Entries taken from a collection
=-=-=
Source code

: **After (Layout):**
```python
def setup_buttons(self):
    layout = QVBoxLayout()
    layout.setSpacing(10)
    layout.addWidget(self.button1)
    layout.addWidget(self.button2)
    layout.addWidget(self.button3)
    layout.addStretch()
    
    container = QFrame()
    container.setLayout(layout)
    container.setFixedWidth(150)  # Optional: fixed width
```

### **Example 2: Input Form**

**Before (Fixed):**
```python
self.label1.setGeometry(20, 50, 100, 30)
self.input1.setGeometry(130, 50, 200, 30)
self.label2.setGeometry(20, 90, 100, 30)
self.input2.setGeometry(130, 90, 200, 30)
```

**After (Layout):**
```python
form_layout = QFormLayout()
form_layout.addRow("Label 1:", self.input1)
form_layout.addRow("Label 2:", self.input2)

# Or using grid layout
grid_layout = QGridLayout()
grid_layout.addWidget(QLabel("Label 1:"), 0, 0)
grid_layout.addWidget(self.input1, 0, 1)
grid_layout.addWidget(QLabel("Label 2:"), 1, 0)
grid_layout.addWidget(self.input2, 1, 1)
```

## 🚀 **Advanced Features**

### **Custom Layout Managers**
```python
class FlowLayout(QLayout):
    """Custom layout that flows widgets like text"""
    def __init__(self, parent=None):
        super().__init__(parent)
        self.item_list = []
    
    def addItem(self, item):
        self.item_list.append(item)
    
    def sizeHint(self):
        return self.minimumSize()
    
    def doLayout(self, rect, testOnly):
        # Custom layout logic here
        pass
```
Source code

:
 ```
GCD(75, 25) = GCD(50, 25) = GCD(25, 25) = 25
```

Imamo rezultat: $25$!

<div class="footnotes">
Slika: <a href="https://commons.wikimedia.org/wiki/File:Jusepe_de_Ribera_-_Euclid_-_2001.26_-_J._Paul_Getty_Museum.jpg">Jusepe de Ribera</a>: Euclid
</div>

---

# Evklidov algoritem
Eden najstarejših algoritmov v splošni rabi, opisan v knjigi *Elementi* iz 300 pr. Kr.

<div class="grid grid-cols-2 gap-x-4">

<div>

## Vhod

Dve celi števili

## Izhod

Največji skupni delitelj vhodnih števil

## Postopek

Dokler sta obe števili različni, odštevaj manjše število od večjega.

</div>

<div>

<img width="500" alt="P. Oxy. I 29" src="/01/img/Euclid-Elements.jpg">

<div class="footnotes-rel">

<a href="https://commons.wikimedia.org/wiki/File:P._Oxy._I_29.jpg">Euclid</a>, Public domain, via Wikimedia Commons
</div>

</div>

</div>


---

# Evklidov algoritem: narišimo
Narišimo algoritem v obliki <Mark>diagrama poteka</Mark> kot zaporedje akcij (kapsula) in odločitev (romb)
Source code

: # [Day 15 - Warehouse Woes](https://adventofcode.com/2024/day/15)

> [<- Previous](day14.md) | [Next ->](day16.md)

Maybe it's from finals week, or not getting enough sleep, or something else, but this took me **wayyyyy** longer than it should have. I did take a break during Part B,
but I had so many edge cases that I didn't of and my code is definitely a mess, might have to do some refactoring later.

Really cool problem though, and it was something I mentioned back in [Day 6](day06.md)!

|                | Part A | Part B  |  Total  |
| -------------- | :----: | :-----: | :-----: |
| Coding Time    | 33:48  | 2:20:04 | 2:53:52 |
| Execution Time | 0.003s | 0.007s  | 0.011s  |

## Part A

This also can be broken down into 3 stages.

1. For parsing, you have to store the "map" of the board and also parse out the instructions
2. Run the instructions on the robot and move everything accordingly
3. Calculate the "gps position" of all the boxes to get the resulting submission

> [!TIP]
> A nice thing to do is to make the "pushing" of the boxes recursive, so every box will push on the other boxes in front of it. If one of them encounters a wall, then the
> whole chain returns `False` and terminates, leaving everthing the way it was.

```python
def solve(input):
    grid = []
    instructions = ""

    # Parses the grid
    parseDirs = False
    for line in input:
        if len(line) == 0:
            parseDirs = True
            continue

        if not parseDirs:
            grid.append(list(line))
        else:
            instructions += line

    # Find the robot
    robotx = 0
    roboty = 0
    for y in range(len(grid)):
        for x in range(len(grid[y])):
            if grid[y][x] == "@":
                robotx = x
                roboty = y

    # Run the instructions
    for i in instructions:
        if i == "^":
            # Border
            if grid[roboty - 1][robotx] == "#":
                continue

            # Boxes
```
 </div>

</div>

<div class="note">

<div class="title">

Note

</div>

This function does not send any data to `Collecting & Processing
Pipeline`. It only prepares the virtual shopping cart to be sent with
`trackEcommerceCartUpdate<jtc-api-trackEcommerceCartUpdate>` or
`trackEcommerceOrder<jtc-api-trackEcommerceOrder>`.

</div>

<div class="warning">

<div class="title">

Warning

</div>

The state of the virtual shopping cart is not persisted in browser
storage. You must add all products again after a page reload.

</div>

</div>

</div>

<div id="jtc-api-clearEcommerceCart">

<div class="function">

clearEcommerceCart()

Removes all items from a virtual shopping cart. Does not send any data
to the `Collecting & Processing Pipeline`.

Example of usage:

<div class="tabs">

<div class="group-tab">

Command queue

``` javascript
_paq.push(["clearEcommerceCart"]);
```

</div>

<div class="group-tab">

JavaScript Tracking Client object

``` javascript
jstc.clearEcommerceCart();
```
=-=-=
EXERCISE INSTRUCTIONS
Using the records above, give the count of lines with the word "class", and write nothing more.

EXERCISE RESPONSE
12